Yo creo que los cuentos tradicionales nos están hablando de temas universales, fundamentales. Intentan enseñar a los niños, pero también a cualquier ser humano acerca del amor, de la muerte, de la traición, de la avaricia, de todo lo que al final nos acaba formando como seres humanos y me parece que han estado ahí siempre.
Guadalajara, Jal, 7 de diciembre (MaremotoM).- Desde hace varios años sigo a Patricia Esteban Erlés en redes sociales. Fui una de sus tantas admiradoras que se dejó embrujar con su manera de invocar las palabras para crear algo maravilloso a partir de una simple imagen. Gracias a la magia de la FIL pude conocerla y cruzar un par de palabras sobre su último libro, Ni aquí ni en ningún otro lugar (Páginas de Espuma).
— Esta obra es algo que se ha ido gestando a lo largo de tu vida, porque tienes esta mirada perspicaz, en donde nunca has dejado de lado los cuentos de hadas.
— Sí, es un cuento de larga digestión, que se ha ido gestando con el bagaje de lecturas, los cuentos que me contaba mi madre, que se han quedado muy dentro y que nos ha pasado a casi todo el mundo, narraciones de la infancia que calan muy profundo y ya no te abandonan nunca, son pequeñas grandes obsesiones.
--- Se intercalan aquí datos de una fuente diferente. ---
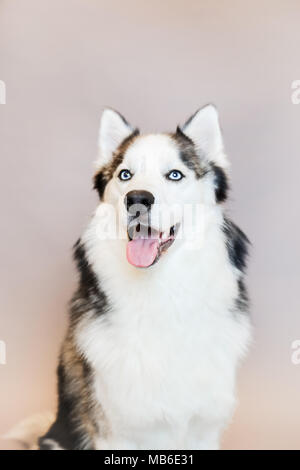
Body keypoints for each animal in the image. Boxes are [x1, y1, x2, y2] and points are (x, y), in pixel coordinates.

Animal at [38, 104, 252, 450]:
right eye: (125, 175)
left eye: (175, 174)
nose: (137, 199)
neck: (162, 292)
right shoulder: (114, 433)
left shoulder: (204, 429)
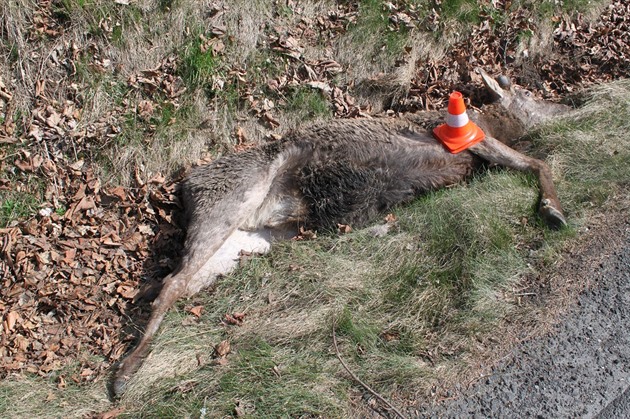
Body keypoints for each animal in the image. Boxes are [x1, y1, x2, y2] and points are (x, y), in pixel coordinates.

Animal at [112, 69, 572, 398]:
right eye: (528, 95)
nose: (567, 101)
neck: (492, 123)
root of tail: (184, 186)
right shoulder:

Y cuando fui creciendo y fui madurando, también como lectora, percibí que lejos de ser narraciones simples o narraciones sencillas, eran narraciones perfectas. Por un lado, tiene una gran belleza plástica, utilizan mucho las metáforas, utilizan la explotación del sentido y luego el mensaje que transmiten. Yo creo que los cuentos tradicionales nos están hablando de temas universales, fundamentales. Intentan enseñar a los niños, pero también a cualquier ser humano acerca del amor, de la muerte, de la traición, de la avaricia, de todo lo que al final nos acaba formando como seres humanos y me parece que han estado ahí siempre. Han estado esperando a ser cocinados en esta marmita verde.

— Admiro muchísimo el valor que le das a las palabras en tu literatura, las tratas como si fueran un objeto preciado
— Claro, son muy valiosas. Uno de los grandes maestros del lenguaje y en el que me fijo mucho es Juan José Arreola, a mí me parece que es fundamental cuidar la palabra, porque a través de esos signos, letras, que al final se acaban sumando y acaban adquiriendo un sentido, somos capaces también de crear belleza, de crear misterio, me parece que son un vehículo tan útil, tan necesario que hay que cuidarlas y a mí me da la sensación de que la literatura forma. Los temas son siempre los mismos y lo único que cambia es el sentido que le damos cada cual, estéticamente el estilo que tenemos nos forma también como autores, Silvina Ocampo, por ejemplo, cuidaba muchísimo la palabra.
El libro lo pueden encontrar en el stand de Colofón en la Feria Internacional del Libro de Guadalajara.